* [QUESTIONS TO ANSWER]
A) Substitute "presentation layer" for "visual layer" in the XSLT text, and reproduce everything from "Faster development. Why" down to "your visual layer." with that change made.
B) Continue the text on rendering XML data with XSLT, starting immediately after its final sentence.

* [SUPPLIED TEXT]
>>>>>

Most web APIs and data feeds are built to consume and produce XML data. RSS, SOAP, REST, ATOM, AJAX, web-services, indeed, even XHTML itself is a form of XML. If you publish anything to the web you’re probably publishing XML in some form or another. Many web developers work with some flavor of XML every day.
However few have heard of XSLT, a standard language adopted by the W3C a decade ago for styling XML data for user consumption. XSLT, or XSL Transform, is a real language, part of XSL, the XML Stylesheet Language. XSLT is a tool for reformatting XML data, literally an XML stylesheet. This powerful language lets you convert XML data into almost any other XML structure you could imagine, including completely valid and functional XHTML.
Simply put, if your web application has been built to produce XML for feeds or APIs, then you do not need to build another set of logic to make a web version. You can let web browsers hit the service, just as you would for feeds or APIs. Just create an XSLT and link it from your XML document. All modern browsers will render the XSLT and display it as a normal web page.
The most famous example of this technique in action is the World of Warcraft home page. Blizzard publishes a minimum amount of data in a XML document which includes a reference to an XSLT stylesheet. The XSLT takes this minimum of data and uses it to build the XHTML document in the users’ web browser. This means that instead of having a complicated and slow CMS solution they can serve the entire (very high-traffic) home page from flat text files. When they change the content, all they need to do is publish the tiny XML file with the new data. When they want to change the look and feel they simply change the XSLT file.
This provides a nice level of abstraction between the data and the layout. Your application can focus on data, leaving the work of presentation to the XSLT.
This technique may not be particularly well suited to your average web page, such as a company web site. Most standard web sites have no need for XML, so there is no structure to build or maintain it. But for a web application where you are going to be dealing with a lot of XML this is a great solution.
I would also argue that all XML feeds and APIs should have an XSLT stylesheet so they can render in a more user friendly view to people who want to open them directly in their browser. So if your API accepts search queries why not use an XSLT to format the results in a user friendly browser view, and add a little search form at the top.
Anywhere you send XML to the internet there is a good reason to attach an XSLT.
Using XSLT to support and render your XML data can have many huge advantages, especially for a high-traffic web application.
Faster development. Why build a whole new layer of logic and functionality? You can work on making the best XML data returns and use XSLT as your visual layer.
Less server load. Scripting a whole web site on top of your current data layer adds overhead. Save the servers, publish your data directly with a flat text file and let the browser handle the heavy lifting.
More maintainable. XSLT is basically a template. I’ve mentioned this before, but I love templates. If you want to change the look and feel of your application all you have to do is modify the XSLT files. Once you’ve gotten proficient at XSLT you will find that in many cases it is easier to modify.

<<<<<

* [DATASET CONTENT]
>>>>>

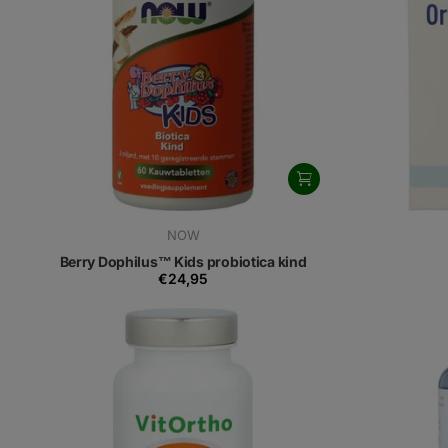
NOW
Berry Dophilus™ Kids probiotica kind
€24,95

<<<<<

* [ANSWER LIST]
A)
Faster development. Why build a whole new layer of logic and functionality? You can work on making the best XML data returns and use XSLT as your presentation layer.

B)
All modern browsers support XSLT, even updated version of IE6. The original vanilla version of Internet Explorer 6 used the Microsoft XML Core Services (MSXML) 3.0 processor for its XSLT engine. This version of the MSXML processor didn’t support the full XSLT 1.0 specification released by the W3C, it only partially support an antiquated draft. It was also simply terrible in every way. Say “MSXML 3” to an old XML guy and he’ll probably adopt the fetal position and begin rambling incoherent nonsense about the horrors he’s experienced.
Fortunately, it is exceedingly rare to find a copy of the original IE6 out in the wild. If the user has updated Windows, installed a service pack, or installed the Microsoft Office software, then their version of IE6 has been updated to use the MSXML 4.0 processor. MSXML 4.0 and up have excellent support for XSLT and are very fast at rendering it.
I don’t believe that you should ever have to worry about browser support issues. Original IE6 is the exception, and like I said, it is very rare to find such a version of this browser out in the wild today. IE5 and earlier, as well as Opera 8 and earlier have no support for XSLT, but both of those have been deprecated by their creators.
W3 Schools has a good rundown on XSLT Browser support.
The impact of the XML/XSLT system on search engine rankings hasn’t been very well researched. Google seems to be able to process XML/XSLT pages just fine. They see the rendered content in their index and will display results based on that content.
Honestly, I can’t say for sure if this system will impact your search engine rankings in a positive or negative way. I’ll do some experimentation the next time I get the chance.
If you already work with XML then diving into XSLT shouldn’t be that hard at all. Authoring XSLTs is notably more technical than simple HTML, but if you’re building a web application that produces XML then you must already have a good amount of technical prowess.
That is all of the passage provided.